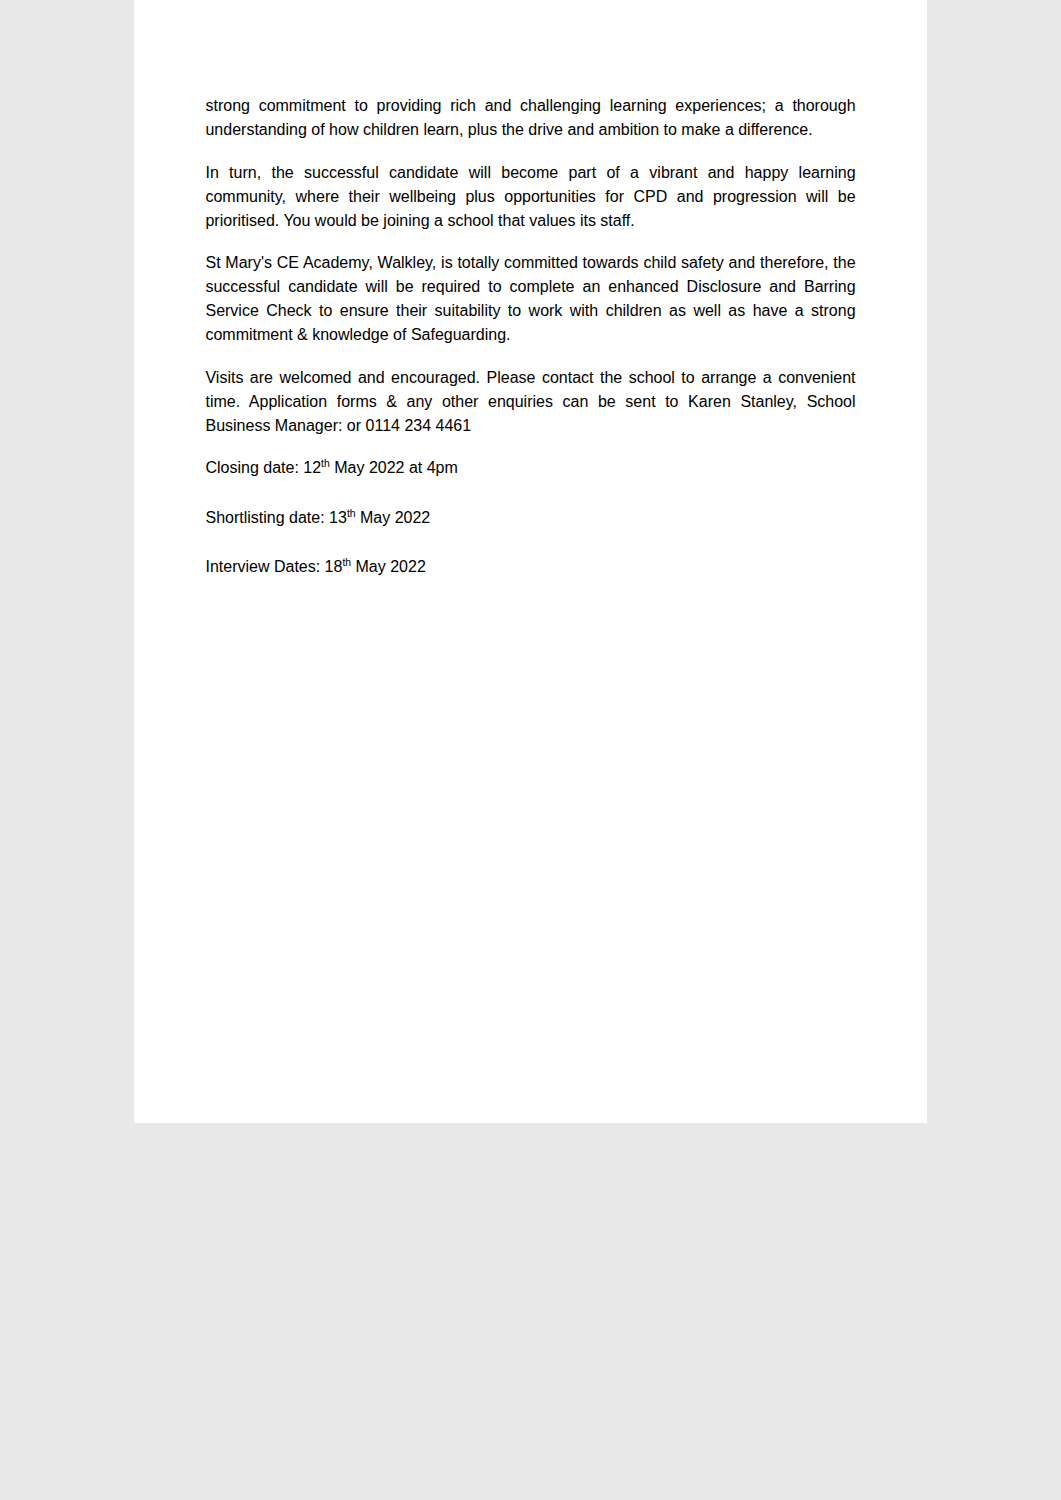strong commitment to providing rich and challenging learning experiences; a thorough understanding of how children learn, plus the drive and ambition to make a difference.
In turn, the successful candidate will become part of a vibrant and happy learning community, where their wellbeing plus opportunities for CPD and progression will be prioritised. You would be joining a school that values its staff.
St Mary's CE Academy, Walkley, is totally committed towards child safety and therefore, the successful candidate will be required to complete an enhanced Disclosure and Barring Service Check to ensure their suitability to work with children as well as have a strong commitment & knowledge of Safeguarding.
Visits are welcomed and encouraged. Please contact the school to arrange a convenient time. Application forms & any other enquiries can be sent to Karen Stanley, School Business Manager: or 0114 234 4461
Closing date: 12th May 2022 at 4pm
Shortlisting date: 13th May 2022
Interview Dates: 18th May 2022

...

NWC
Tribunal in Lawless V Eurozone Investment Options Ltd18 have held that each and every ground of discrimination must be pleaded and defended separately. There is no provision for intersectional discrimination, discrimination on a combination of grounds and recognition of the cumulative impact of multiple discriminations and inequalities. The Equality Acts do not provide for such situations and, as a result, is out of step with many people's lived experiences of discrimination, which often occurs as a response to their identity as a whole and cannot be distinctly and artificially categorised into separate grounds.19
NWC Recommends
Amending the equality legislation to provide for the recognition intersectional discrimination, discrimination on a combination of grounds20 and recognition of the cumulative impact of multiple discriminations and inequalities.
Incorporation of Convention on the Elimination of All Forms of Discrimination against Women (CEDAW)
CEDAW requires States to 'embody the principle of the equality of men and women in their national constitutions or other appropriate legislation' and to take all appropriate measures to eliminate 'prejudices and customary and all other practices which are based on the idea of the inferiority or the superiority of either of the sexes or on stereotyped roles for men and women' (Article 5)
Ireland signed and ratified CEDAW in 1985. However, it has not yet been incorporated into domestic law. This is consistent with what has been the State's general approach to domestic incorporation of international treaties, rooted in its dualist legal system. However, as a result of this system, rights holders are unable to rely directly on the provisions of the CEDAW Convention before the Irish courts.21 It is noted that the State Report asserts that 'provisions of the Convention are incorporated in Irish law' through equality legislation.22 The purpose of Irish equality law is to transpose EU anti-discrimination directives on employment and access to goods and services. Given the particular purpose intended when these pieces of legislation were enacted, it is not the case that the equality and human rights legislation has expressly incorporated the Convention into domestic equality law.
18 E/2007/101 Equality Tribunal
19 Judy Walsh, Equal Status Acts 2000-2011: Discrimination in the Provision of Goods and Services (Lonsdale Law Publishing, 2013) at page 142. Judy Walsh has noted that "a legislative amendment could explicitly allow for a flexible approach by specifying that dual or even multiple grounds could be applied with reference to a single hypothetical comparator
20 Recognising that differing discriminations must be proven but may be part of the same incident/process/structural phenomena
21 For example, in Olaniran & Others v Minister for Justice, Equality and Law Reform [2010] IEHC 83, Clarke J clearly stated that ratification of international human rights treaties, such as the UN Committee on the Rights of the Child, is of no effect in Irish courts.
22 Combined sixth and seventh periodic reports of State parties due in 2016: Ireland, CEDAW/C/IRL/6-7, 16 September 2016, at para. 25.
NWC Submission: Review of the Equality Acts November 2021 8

**REQUIREMENT**.
In the listing above, the required lines run from the line with "strong commitment to" through the line with "In turn, the". Output exactly those lines, omitting pictures.

**EXERCISE RESULT**.
strong commitment to providing rich and challenging learning experiences; a thorough understanding of how children learn, plus the drive and ambition to make a difference.
In turn, the successful candidate will become part of a vibrant and happy learning community, where their wellbeing plus opportunities for CPD and progression will be prioritised. You would be joining a school that values its staff.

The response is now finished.